Traces of language contact: The Flores-Lembata languages in eastern Indonesia

On the 13th of November, Hanna Fricke successfully defended her doctoral thesis and graduated. The Leiden University Centre for Linguistics congratulates Hanna on this achievement.

Author
Hanna Fricke
Date
13 November 2019
Links
Leiden University Repository

Abstract

This dissertation reconstructs the history of the Flores-Lembata languages (Austronesian, eastern Indonesia) by investigating traces of contact in the lexicon and grammar. Part I fills a gap in the documentation of the Flores-Lembata languages by providing a descriptive grammar of the previously undescribed Central Lembata language.

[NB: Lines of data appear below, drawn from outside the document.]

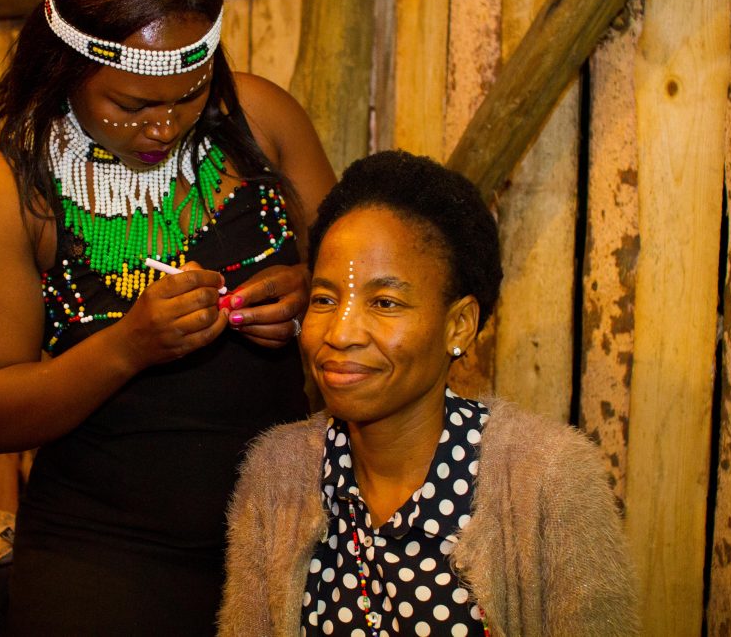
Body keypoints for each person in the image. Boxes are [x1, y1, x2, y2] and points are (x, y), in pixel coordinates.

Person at [0, 0, 336, 633]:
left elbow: (354, 285)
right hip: (104, 562)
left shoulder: (262, 120)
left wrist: (310, 296)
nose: (165, 125)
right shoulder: (12, 196)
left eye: (191, 93)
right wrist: (127, 347)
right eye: (132, 105)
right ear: (66, 67)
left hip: (288, 539)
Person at [218, 150, 639, 636]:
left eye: (385, 302)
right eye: (325, 299)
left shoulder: (548, 481)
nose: (341, 332)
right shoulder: (277, 475)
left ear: (458, 325)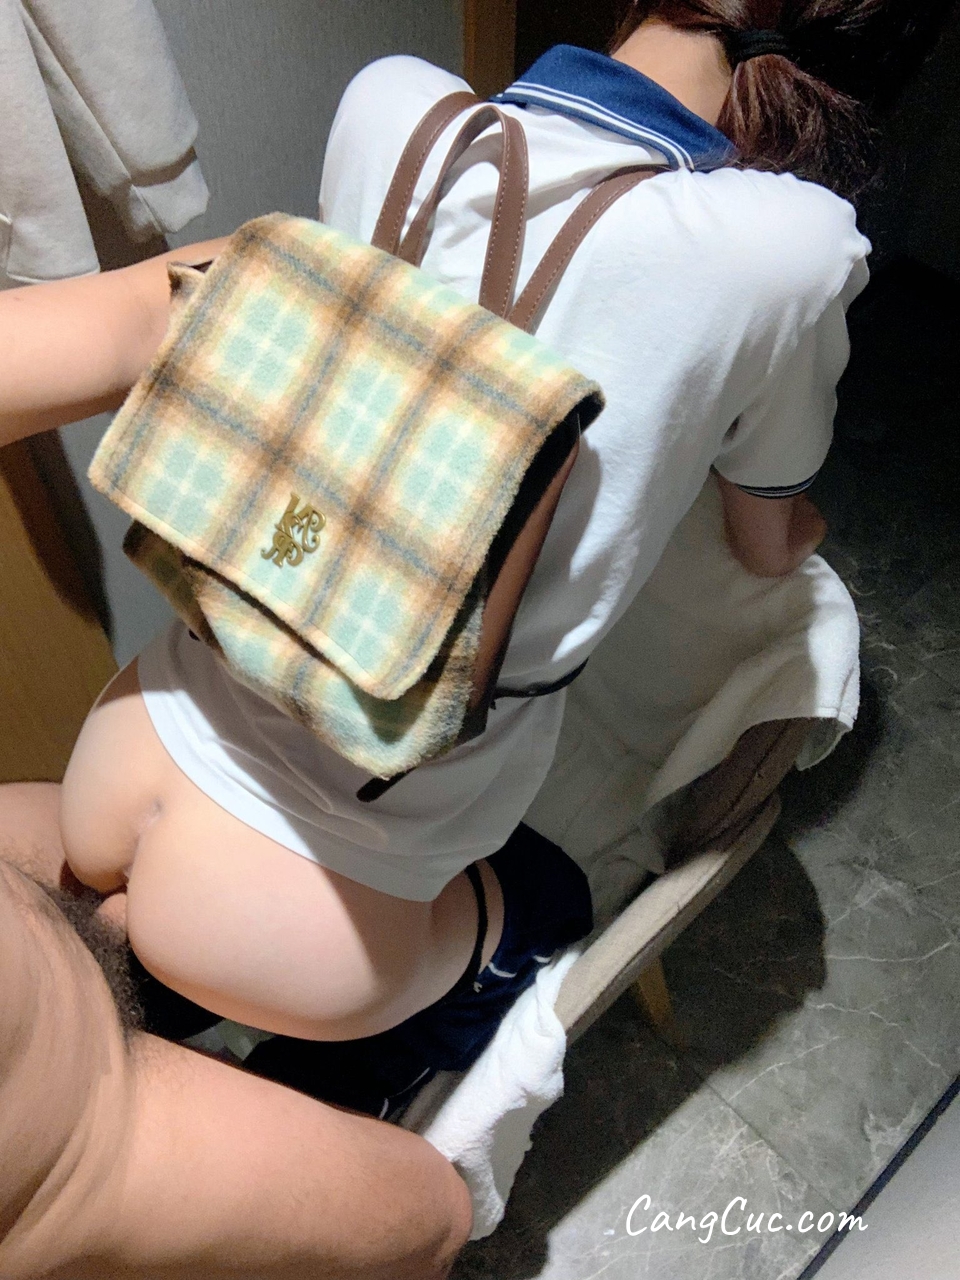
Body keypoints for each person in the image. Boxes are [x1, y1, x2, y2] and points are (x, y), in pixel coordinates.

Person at [0, 2, 945, 1272]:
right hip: (308, 929)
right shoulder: (792, 244)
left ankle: (174, 995)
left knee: (169, 957)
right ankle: (355, 1066)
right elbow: (770, 534)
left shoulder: (395, 102)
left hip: (123, 747)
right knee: (543, 896)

Part II researches the history of the phonology and the lexicon of the Flores-Lembata languages and provides evidence for both inherited lexical items and a non-Austronesian lexical substrate. Part III examines morpho-syntactic features and their history of contact. Eight atypical structural features of the Flores-Lembata languages are described and evaluated on their potential of being the result of contact with non-Austronesian languages of the area.It is proposed that the Flores-Lembata languages have been in contact with one or more languages typologically similar to the non-Austronesian Alor-Pantar languages that are currently spoken on two adjacent islands. This contact between Flores-Lembata languages and non-Austronesian languages must have been ongoing since the time of Proto-Flores-Lembata until after the break-up of the family into subgroups. The Lamaholot subgroups have gained more non-Austronesian features than the other subgroups. This suggests that the contact of each of the subgroups must have varied in intensity and length.